#### THE PROBLEM
Would you copy each line of the data below that has "crate"?

[Opening STORED DATA section]

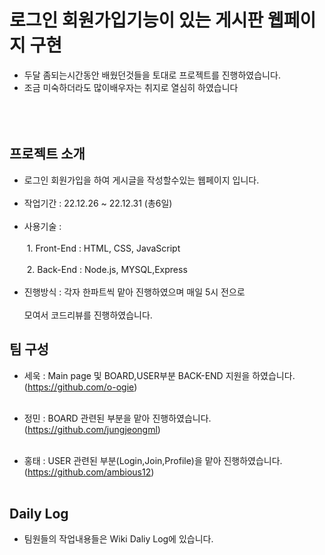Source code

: # 로그인 회원가입기능이 있는 게시판 웹페이지 구현

- 두달 좀되는시간동안 배웠던것들을 토대로 프로젝트를 진행하였습니다.<br>
- 조금 미숙하더라도 많이배우자는 취지로 열심히 하였습니다<br><br><br><br>

## 프로젝트 소개

- 로그인 회원가입을 하여 게시글을 작성할수있는 웹페이지 입니다.<br><br>
- 작업기간 : 22.12.26 ~ 22.12.31 (총6일)<br><br>
- 사용기술 : <br><br>
&nbsp;1. Front-End : HTML, CSS, JavaScript<br><br>
&nbsp;2. Back-End : Node.js, MYSQL,Express<br><br>
- 진행방식 : 각자 한파트씩 맡아 진행하였으며 매일 5시 전으로 <br><br>
모여서 코드리뷰를 진행하였습니다. 


## 팀 구성 

- 세욱 : Main page 및 BOARD,USER부분 BACK-END 지원을 하였습니다.(https://github.com/o-ogie)<br><br>

- 정민 : BOARD 관련된 부분을 맡아 진행하였습니다.(https://github.com/jungjeongml)<br><br>

- 홍태 : USER 관련된 부분(Login,Join,Profile)을 맡아 진행하였습니다. (https://github.com/ambious12)<br><br>


## Daily Log

- 팀원들의 작업내용들은 Wiki Daliy Log에 있습니다.


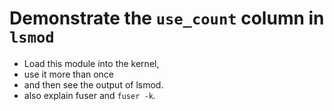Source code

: # Demonstrate the `use_count` column in `lsmod`

* Load this module into the kernel,
* use it more than once
* and then see the output of lsmod.
* also explain fuser and `fuser -k`.
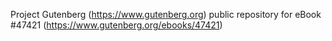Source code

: Project Gutenberg (https://www.gutenberg.org) public repository for eBook #47421 (https://www.gutenberg.org/ebooks/47421)
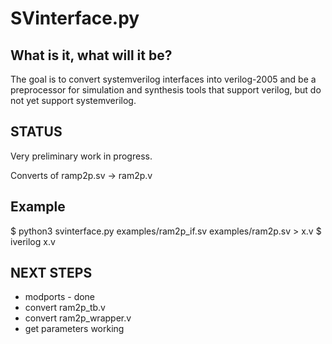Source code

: SVinterface.py
==============


What is it, what will it be?
-------------------------------

The goal is to convert systemverilog interfaces into verilog-2005 and be a
preprocessor for simulation and synthesis tools that support verilog, but do
not yet support systemverilog.


STATUS
------
Very preliminary work in progress.

Converts of ramp2p.sv -> ram2p.v

Example
-------
$ python3 svinterface.py examples/ram2p_if.sv examples/ram2p.sv > x.v
$ iverilog x.v


NEXT STEPS
----------

* modports - done
* convert ram2p_tb.v
* convert ram2p_wrapper.v
* get parameters working



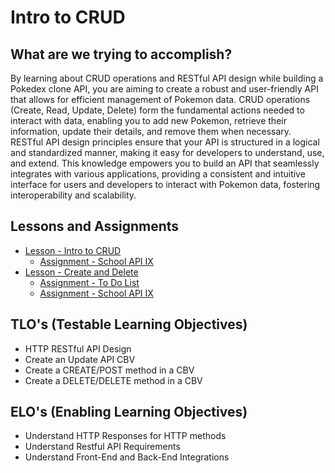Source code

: # Intro to CRUD

## What are we trying to accomplish?

By learning about CRUD operations and RESTful API design while building a Pokedex clone API, you are aiming to create a robust and user-friendly API that allows for efficient management of Pokemon data. CRUD operations (Create, Read, Update, Delete) form the fundamental actions needed to interact with data, enabling you to add new Pokemon, retrieve their information, update their details, and remove them when necessary. RESTful API design principles ensure that your API is structured in a logical and standardized manner, making it easy for developers to understand, use, and extend. This knowledge empowers you to build an API that seamlessly integrates with various applications, providing a consistent and intuitive interface for users and developers to interact with Pokemon data, fostering interoperability and scalability.

## Lessons and Assignments

- [Lesson - Intro to CRUD](./1-intro-to-CRUD.md)
  - [Assignment - School API IX](https://github.com/Code-Platoon-Assignments/django-school-api-IX)
- [Lesson - Create and Delete](./2-create-and-delete.md)
  - [Assignment - To Do List](https://github.com/Code-Platoon-Assignments/Djago-CRUD)
  - [Assignment - School API IX](https://github.com/Code-Platoon-Assignments/django-school-api-IX)

## TLO's (Testable Learning Objectives)

- HTTP RESTful API Design
- Create an Update API CBV
- Create a CREATE/POST method in a CBV
- Create a DELETE/DELETE method in a CBV

## ELO's (Enabling Learning Objectives)

- Understand HTTP Responses for HTTP methods
- Understand Restful API Requirements
- Understand Front-End and Back-End Integrations
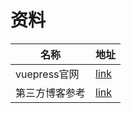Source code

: # 资料

| 名称           | 地址                                                     |
| -------------- | -------------------------------------------------------- |
| vuepress官网   | [link](https://vuepress.vuejs.org/zh/)                   |
| 第三方博客参考 | [link](https://www.cnblogs.com/softidea/p/10084946.html) |

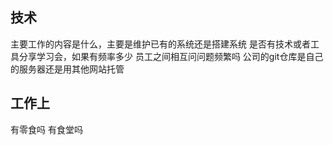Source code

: ## 技术
主要工作的内容是什么，主要是维护已有的系统还是搭建系统
是否有技术或者工具分享学习会，如果有频率多少
员工之间相互问问题频繁吗
公司的git仓库是自己的服务器还是用其他网站托管

## 工作上
有零食吗
有食堂吗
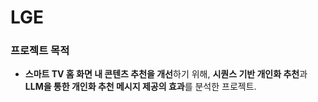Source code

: # LGE

### 프로젝트 목적
- **스마트 TV 홈 화면 내 콘텐츠 추천을 개선**하기 위해, **시퀀스 기반 개인화 추천**과 **LLM을 통한 개인화 추천 메시지 제공의 효과**를 분석한 프로젝트.
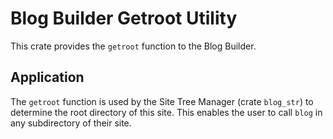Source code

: # Blog Builder Getroot Utility

This crate provides the `getroot` function to the Blog Builder.

## Application

The `getroot` function is used by the Site Tree Manager (crate `blog_str`) to determine the root directory of this site.  This enables the user to call `blog` in any subdirectory of their site.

[Closing STORED DATA section]

#### ANSWER BOX
This crate provides the `getroot` function to the Blog Builder.
The `getroot` function is used by the Site Tree Manager (crate `blog_str`) to determine the root directory of this site.  This enables the user to call `blog` in any subdirectory of their site.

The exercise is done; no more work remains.